### Goal of the exercise
Search the data for the string "ultricies" and gather each line it is in.

(Records to process Opens)

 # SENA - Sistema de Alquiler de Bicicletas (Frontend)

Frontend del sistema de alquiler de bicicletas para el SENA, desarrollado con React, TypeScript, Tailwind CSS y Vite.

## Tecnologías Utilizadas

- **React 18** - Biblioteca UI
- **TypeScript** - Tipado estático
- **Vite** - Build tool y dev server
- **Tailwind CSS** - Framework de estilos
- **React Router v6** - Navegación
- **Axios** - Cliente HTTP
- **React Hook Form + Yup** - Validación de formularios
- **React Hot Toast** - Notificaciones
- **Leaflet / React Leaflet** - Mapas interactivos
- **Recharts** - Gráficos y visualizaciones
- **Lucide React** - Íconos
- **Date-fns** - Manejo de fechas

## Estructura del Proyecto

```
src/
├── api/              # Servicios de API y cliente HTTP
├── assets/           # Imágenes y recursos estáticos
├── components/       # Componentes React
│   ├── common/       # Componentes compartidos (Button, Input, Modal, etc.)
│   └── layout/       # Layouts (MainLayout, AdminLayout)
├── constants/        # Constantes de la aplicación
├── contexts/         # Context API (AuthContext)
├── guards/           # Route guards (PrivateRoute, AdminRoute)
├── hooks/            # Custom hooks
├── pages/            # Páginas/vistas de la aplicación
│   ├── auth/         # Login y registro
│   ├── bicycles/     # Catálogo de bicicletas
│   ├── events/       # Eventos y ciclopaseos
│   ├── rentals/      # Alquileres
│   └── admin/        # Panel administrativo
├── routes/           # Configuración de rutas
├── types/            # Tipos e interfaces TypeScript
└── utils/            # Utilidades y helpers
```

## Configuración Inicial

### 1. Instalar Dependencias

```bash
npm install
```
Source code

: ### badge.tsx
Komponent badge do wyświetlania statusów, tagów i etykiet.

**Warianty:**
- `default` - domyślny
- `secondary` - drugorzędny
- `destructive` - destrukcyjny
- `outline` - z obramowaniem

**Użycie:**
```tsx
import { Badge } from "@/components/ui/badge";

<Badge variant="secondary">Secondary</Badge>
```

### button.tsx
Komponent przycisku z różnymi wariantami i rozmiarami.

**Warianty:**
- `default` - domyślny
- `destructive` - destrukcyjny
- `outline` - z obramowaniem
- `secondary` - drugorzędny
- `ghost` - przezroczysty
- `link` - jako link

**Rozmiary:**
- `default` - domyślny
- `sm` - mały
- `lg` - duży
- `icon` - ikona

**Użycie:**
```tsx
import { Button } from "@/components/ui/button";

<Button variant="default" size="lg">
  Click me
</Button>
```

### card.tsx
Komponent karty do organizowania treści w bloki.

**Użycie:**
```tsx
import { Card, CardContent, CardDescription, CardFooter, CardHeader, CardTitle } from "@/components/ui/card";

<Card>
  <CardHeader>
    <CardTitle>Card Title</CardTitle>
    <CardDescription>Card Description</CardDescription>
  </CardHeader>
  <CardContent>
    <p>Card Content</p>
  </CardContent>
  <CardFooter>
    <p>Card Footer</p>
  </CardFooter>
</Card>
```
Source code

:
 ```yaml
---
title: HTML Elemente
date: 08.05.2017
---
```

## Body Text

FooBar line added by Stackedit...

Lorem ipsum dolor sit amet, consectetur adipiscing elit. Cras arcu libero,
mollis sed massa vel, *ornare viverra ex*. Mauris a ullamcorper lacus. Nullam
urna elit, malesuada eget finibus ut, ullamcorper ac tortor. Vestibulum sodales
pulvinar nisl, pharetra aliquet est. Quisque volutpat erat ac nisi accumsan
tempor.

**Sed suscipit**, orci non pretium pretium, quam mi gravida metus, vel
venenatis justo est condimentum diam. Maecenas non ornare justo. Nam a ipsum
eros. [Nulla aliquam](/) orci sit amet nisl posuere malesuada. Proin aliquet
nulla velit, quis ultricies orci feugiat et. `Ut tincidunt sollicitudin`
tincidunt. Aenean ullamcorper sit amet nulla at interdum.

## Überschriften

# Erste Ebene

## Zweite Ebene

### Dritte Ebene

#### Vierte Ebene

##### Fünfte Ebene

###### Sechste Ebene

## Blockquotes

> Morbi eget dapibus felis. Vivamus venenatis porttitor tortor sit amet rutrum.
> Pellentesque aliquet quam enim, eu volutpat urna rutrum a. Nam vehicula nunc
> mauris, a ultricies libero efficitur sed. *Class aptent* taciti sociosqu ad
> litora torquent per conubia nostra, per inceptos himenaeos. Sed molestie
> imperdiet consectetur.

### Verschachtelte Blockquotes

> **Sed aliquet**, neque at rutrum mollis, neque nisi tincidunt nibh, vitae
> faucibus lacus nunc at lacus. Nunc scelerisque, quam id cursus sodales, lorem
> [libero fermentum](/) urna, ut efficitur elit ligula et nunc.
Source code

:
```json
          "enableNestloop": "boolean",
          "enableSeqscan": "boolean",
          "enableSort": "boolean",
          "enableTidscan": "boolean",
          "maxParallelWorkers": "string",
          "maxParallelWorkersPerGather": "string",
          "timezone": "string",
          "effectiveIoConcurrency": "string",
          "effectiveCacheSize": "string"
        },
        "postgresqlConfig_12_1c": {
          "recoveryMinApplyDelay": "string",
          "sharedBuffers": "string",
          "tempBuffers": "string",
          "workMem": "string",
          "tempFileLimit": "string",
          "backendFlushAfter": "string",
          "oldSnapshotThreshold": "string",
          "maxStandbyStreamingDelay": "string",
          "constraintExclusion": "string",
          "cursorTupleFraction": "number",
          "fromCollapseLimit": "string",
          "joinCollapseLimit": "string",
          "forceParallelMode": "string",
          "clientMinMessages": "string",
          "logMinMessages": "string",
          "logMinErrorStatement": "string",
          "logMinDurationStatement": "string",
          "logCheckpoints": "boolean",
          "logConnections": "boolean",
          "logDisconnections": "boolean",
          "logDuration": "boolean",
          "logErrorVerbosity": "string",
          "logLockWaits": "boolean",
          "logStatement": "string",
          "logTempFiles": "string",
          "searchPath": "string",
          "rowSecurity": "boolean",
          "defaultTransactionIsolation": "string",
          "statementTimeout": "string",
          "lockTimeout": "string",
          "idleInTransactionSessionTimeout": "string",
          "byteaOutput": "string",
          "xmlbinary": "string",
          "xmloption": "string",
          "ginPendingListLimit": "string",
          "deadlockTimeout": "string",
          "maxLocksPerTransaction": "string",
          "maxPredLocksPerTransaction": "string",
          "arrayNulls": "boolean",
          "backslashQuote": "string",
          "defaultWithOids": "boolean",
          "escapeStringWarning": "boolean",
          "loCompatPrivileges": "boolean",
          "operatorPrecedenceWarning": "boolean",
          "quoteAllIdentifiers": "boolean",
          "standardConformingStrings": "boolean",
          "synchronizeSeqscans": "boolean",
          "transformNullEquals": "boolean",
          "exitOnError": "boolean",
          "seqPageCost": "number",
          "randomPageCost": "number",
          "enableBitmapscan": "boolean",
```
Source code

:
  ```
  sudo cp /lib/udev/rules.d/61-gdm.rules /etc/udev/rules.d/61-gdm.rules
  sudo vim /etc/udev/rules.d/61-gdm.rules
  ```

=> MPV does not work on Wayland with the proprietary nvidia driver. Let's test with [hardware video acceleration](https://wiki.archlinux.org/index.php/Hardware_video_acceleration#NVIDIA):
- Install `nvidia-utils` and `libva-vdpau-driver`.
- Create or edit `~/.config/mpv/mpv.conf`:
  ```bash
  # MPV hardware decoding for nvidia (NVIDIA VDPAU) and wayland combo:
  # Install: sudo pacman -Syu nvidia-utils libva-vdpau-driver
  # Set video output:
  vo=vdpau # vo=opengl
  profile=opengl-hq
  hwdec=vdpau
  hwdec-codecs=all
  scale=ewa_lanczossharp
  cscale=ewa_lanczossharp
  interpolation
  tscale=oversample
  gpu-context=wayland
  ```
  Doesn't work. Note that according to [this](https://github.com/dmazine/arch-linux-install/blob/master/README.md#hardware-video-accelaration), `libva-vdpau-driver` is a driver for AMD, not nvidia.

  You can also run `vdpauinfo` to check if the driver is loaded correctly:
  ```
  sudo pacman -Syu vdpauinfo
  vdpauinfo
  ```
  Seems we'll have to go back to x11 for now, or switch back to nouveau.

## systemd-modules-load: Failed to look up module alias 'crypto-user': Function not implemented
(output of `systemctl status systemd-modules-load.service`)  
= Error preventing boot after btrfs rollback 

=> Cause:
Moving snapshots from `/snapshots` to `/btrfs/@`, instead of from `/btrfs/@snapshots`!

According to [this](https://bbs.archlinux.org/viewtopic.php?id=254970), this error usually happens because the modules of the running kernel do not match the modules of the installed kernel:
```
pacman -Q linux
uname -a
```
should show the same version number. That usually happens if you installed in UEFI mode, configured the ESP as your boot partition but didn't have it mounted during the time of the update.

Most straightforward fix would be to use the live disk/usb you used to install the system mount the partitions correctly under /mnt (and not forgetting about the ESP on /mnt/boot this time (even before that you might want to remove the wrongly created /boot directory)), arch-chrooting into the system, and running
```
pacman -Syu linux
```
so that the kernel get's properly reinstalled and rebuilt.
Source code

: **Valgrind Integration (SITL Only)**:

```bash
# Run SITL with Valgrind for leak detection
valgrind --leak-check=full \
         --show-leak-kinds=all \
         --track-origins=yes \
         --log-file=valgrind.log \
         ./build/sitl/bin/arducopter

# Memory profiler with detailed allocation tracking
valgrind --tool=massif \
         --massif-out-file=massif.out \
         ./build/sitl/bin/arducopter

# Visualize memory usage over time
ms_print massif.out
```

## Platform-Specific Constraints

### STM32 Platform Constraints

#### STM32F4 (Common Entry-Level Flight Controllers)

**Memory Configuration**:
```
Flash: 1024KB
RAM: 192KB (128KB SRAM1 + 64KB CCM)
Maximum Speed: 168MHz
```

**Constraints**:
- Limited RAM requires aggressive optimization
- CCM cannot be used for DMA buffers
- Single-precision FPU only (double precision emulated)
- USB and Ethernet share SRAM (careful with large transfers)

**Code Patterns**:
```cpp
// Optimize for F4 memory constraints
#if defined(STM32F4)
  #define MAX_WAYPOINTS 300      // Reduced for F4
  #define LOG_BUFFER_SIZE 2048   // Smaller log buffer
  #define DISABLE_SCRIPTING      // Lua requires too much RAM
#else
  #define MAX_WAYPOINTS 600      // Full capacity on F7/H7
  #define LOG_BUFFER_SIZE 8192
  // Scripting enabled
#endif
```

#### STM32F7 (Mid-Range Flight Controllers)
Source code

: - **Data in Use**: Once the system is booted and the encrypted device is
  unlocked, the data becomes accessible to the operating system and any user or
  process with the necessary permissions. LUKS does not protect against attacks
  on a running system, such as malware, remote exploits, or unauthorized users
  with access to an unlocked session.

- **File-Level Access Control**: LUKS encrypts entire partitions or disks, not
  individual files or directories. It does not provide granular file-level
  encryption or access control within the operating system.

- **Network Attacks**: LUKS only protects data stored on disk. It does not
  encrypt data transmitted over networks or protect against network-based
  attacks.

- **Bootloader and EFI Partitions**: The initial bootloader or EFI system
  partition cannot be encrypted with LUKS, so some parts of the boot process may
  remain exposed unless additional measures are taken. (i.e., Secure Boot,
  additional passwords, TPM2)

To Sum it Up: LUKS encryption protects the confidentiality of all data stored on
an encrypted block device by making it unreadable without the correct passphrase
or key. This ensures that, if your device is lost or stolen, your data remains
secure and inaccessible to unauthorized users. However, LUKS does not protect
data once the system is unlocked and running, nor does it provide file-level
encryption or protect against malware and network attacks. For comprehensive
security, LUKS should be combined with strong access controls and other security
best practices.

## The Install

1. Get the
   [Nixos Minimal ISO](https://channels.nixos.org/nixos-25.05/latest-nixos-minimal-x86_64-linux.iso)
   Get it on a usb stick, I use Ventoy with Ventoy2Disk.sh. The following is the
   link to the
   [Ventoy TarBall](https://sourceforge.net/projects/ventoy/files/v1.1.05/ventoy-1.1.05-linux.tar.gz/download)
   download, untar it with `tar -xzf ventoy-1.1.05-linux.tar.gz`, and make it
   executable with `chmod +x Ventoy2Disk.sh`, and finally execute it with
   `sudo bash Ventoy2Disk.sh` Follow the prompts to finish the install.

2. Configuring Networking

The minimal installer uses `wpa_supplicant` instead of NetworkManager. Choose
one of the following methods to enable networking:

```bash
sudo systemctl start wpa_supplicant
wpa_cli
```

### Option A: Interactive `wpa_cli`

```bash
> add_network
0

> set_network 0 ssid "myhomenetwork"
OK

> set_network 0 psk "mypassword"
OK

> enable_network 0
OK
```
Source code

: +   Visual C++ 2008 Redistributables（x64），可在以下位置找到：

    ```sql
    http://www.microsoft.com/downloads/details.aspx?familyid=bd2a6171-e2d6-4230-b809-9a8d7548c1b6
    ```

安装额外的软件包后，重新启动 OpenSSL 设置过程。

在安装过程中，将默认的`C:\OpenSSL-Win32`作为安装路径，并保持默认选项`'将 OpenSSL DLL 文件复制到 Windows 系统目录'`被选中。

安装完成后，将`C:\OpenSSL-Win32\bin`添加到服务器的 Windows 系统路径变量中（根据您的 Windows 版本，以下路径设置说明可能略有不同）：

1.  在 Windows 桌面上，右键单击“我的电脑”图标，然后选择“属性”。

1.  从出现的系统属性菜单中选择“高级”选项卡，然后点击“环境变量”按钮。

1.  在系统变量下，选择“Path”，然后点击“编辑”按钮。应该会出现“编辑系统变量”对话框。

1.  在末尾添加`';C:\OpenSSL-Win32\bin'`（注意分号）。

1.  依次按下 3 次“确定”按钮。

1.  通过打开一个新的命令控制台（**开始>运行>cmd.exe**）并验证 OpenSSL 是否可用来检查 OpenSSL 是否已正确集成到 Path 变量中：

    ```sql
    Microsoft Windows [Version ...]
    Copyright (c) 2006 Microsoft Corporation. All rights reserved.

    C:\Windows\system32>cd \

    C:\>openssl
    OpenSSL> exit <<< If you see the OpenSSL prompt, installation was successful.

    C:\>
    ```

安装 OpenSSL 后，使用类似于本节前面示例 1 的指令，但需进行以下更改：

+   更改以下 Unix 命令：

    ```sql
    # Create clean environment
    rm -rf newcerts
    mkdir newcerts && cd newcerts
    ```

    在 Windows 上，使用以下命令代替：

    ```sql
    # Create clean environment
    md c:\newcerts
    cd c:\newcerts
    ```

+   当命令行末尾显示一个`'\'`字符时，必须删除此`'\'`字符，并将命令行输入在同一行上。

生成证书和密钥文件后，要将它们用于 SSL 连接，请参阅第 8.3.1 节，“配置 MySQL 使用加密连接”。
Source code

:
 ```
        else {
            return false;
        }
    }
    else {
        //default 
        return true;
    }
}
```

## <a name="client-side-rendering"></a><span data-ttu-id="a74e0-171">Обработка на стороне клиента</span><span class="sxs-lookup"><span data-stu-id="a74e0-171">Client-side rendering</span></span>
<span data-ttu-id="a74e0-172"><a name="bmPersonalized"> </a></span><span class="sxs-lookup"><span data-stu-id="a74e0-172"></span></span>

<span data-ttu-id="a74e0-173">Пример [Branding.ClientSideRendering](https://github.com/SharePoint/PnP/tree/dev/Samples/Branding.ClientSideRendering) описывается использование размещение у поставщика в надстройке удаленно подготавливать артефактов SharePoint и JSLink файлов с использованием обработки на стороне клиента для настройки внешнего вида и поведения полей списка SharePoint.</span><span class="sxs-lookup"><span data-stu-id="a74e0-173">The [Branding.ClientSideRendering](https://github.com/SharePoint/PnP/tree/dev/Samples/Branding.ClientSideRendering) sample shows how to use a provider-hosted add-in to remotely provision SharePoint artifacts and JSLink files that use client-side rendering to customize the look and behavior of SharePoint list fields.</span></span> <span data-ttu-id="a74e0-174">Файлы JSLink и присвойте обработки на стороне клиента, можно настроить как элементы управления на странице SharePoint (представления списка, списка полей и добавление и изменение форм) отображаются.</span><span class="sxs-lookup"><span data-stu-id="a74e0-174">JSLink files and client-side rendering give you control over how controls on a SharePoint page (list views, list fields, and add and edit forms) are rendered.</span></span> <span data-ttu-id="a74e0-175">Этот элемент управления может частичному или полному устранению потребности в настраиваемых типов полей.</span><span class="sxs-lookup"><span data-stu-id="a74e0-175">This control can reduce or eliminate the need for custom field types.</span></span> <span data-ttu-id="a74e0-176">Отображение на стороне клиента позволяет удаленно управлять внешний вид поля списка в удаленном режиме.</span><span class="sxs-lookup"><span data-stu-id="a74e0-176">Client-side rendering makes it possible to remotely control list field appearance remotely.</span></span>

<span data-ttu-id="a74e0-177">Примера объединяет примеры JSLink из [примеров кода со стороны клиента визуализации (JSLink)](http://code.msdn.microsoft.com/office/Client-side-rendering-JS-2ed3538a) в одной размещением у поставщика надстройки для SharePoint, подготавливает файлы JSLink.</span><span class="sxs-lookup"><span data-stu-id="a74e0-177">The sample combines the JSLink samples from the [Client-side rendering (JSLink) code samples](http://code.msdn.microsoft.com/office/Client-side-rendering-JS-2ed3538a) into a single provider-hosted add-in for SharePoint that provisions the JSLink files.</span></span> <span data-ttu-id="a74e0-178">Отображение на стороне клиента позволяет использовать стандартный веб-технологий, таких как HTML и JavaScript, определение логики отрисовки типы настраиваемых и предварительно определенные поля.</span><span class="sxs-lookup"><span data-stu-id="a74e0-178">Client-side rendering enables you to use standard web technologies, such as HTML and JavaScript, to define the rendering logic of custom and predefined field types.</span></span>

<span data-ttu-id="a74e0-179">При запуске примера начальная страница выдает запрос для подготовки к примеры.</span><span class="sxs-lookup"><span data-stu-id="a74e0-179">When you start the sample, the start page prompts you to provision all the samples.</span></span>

(Records to process Closes)

### Reply to the exercise
nulla velit, quis ultricies orci feugiat et. `Ut tincidunt sollicitudin`
> mauris, a ultricies libero efficitur sed. *Class aptent* taciti sociosqu ad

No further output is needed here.